The financial structure suggests Celsius views this as a long-term growth investment rather than a short-term market grab. The relatively modest revenue multiple, combined with significant synergy potential, positions the merged company to benefit from the functional beverage market's continued expansion.


Conclusion: The Future of Alani Energy Drink Under Celsius Holdings


Celsius Holdings became the official owner of Alani Energy Drink through its $1.8 billion acquisition, creating a combined entity with approximately 16% market share in the functional beverage space. The deal brings together two brands with minimal consumer overlap—only about 15%—allowing each to maintain distinct identities while sharing resources.


Alani Nu's success story illustrates how targeted branding can create extraordinary value. Katy Hearn identified an underserved market—women seeking better-for-you energy options—and built a billion-dollar brand in seven years.


Her approach of colorful packaging, fruity flavors, and health-focused messaging resonated with Gen Z and millennial women, demographics that traditional energy brands struggled to reach.


The financial metrics support the acquisition's strategic logic. At less than 3x Alani Nu's 2024 revenue of $595 million, Celsius secured a growing brand with 78% year-over-year retail sales growth. The expected $50 million in cost synergies over two years adds financial appeal to the deal.


Both brands benefit from this partnership. Celsius gains access to Alani Nu's loyal female consumer base and expands beyond beverages into protein bars and snacks. Alani Nu gains Celsius' distribution networks and international expansion capabilities, including existing presence in the UK, Ireland, France, Australia, and

New Zealand.


For consumers, Celsius has committed to maintaining Alani Nu's popular products while innovating new flavors and collaborations. The brands will continue serving their respective audiences while leveraging shared operational efficiencies.

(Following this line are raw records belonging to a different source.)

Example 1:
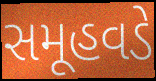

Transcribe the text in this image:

સમૂહવડે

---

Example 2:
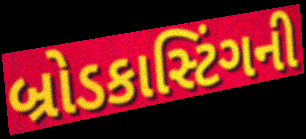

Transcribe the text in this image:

બ્રોડકાસ્ટિંગની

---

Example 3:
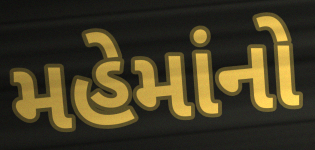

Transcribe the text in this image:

મહેમાંનો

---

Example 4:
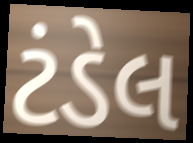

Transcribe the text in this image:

ટંડેલ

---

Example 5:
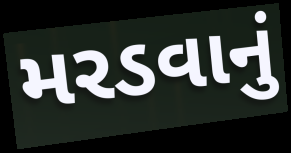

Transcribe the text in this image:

મરડવાનું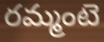
రమ్మంటె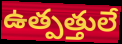
ఉత్పత్తులే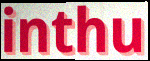
inthu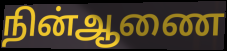
நின்ஆணை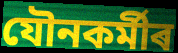
যৌনকৰ্মীৰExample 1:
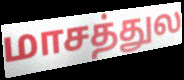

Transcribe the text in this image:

மாசத்துல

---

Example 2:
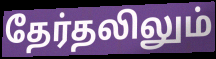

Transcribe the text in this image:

தேர்தலிலும்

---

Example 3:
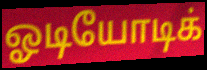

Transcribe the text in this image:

ஓடியோடிக்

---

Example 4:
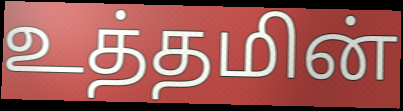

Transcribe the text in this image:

உத்தமின்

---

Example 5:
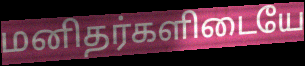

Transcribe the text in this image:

மனிதர்களிடையே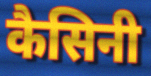
कैसिनी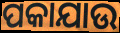
ପକାଯାଉ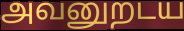
அவனுறடய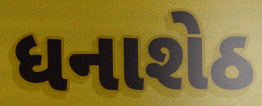
ધનાશેઠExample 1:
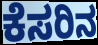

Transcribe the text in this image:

ಕೆಸರಿನ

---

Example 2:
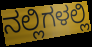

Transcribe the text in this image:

ನಲ್ಲಿಗಳಲ್ಲಿ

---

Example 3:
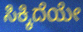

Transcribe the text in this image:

ಸಿಕ್ಕಿದೆಯೇ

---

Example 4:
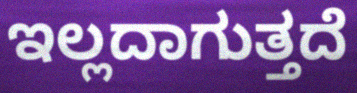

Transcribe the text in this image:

ಇಲ್ಲದಾಗುತ್ತದೆ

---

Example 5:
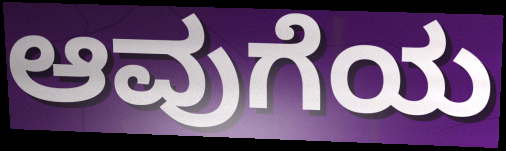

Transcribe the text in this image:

ಆವುಗೆಯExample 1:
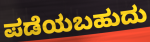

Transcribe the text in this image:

ಪಡೆಯಬಹುದು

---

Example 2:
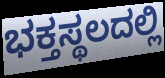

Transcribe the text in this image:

ಭಕ್ತಸ್ಥಲದಲ್ಲಿ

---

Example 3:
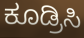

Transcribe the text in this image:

ಕೂಡ್ರಿಸಿ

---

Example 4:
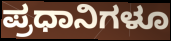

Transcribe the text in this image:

ಪ್ರಧಾನಿಗಳೂ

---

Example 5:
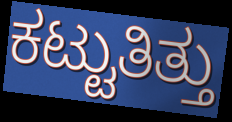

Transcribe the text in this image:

ಕಟ್ಟುತಿತ್ತುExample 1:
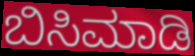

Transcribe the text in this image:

ಬಿಸಿಮಾಡಿ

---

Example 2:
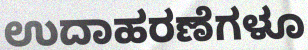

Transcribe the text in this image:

ಉದಾಹರಣೆಗಳೂ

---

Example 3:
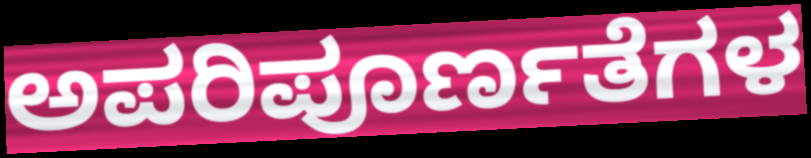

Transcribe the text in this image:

ಅಪರಿಪೂರ್ಣತೆಗಳ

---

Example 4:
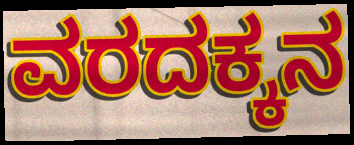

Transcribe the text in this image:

ವರದಕ್ಕನ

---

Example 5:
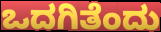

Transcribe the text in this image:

ಒದಗಿತೆಂದುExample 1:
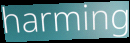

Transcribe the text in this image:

harming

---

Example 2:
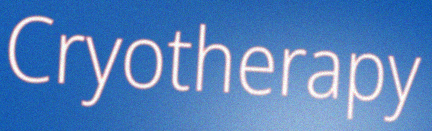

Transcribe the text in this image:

Cryotherapy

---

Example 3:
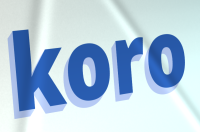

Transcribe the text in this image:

koro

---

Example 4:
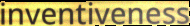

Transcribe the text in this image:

inventiveness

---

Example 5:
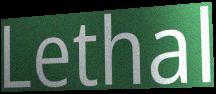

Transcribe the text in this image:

Lethal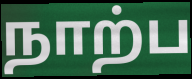
நாற்ப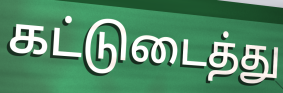
கட்டுடைத்துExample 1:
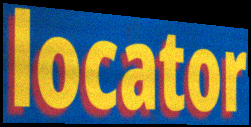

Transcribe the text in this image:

locator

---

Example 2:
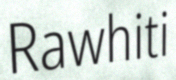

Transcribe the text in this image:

Rawhiti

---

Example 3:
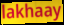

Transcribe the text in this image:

lakhaay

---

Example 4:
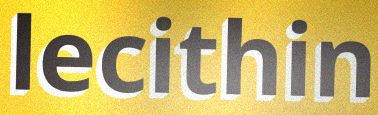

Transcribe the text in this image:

lecithin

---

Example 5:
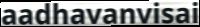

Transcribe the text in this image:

aadhavanvisai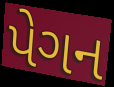
પેગન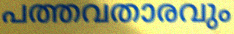
പത്തവതാരവും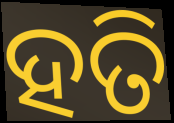
ହତି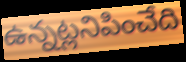
ఉన్నట్లనిపించేది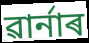
ৱাৰ্নাৰ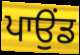
ਪਾਉਂਡ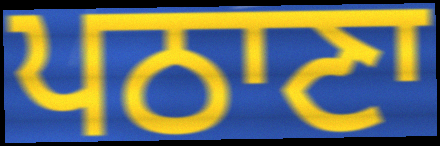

The acquisition positions both companies to capitalize on the energy drink sector's projected 10% CAGR through 2029. With the combined platform targeting approximately $2 billion in annual sales, competitors now face a strengthened market player in the zero-sugar energy drink category.


This merger demonstrates how authentic consumer connections and strategic brand positioning can build substantial value in the evolving beverage industry. The combined entity stands ready to meet changing consumer preferences for functional, wellness-focused beverages while maintaining the unique brand qualities that attracted loyal customers to each platform.


FAQs


Q1. Has Alani Nu been acquired by another company?

Yes, Celsius Holdings, Inc. completed the acquisition of Alani Nu in April 2025 for $1.8 billion, including $150 million in tax assets.


Q2. What is the current market position of Alani Nu after the acquisition?

Following the acquisition, Alani Nu and Celsius together command approximately 16% of the $23 billion energy drink market, creating a combined platform projected to drive about $2 billion in sales.


Q3. How did Alani Nu achieve such rapid growth in the energy drink market?

Alani Nu's success can be attributed to its focus on targeting women in the wellness and fitness space, effective use of social media marketing, and strategic retail partnerships with major retailers like Walmart, Target, and Costco.


Q4. Will Alani Nu's products change under new ownership?

Celsius has committed to continuing the production of Alani Nu's popular products while also innovating new flavors and collaborations. The brand is expected to maintain its distinct identity within the Celsius family.


Q5. What are the future growth prospects for Alani Nu under Celsius Holdings?

The acquisition positions Alani Nu for substantial global growth, leveraging Celsius' distribution networks and resources. The combined entity is well-positioned to capitalize on the energy drink sector's projected 10% compound annual growth rate through 2029.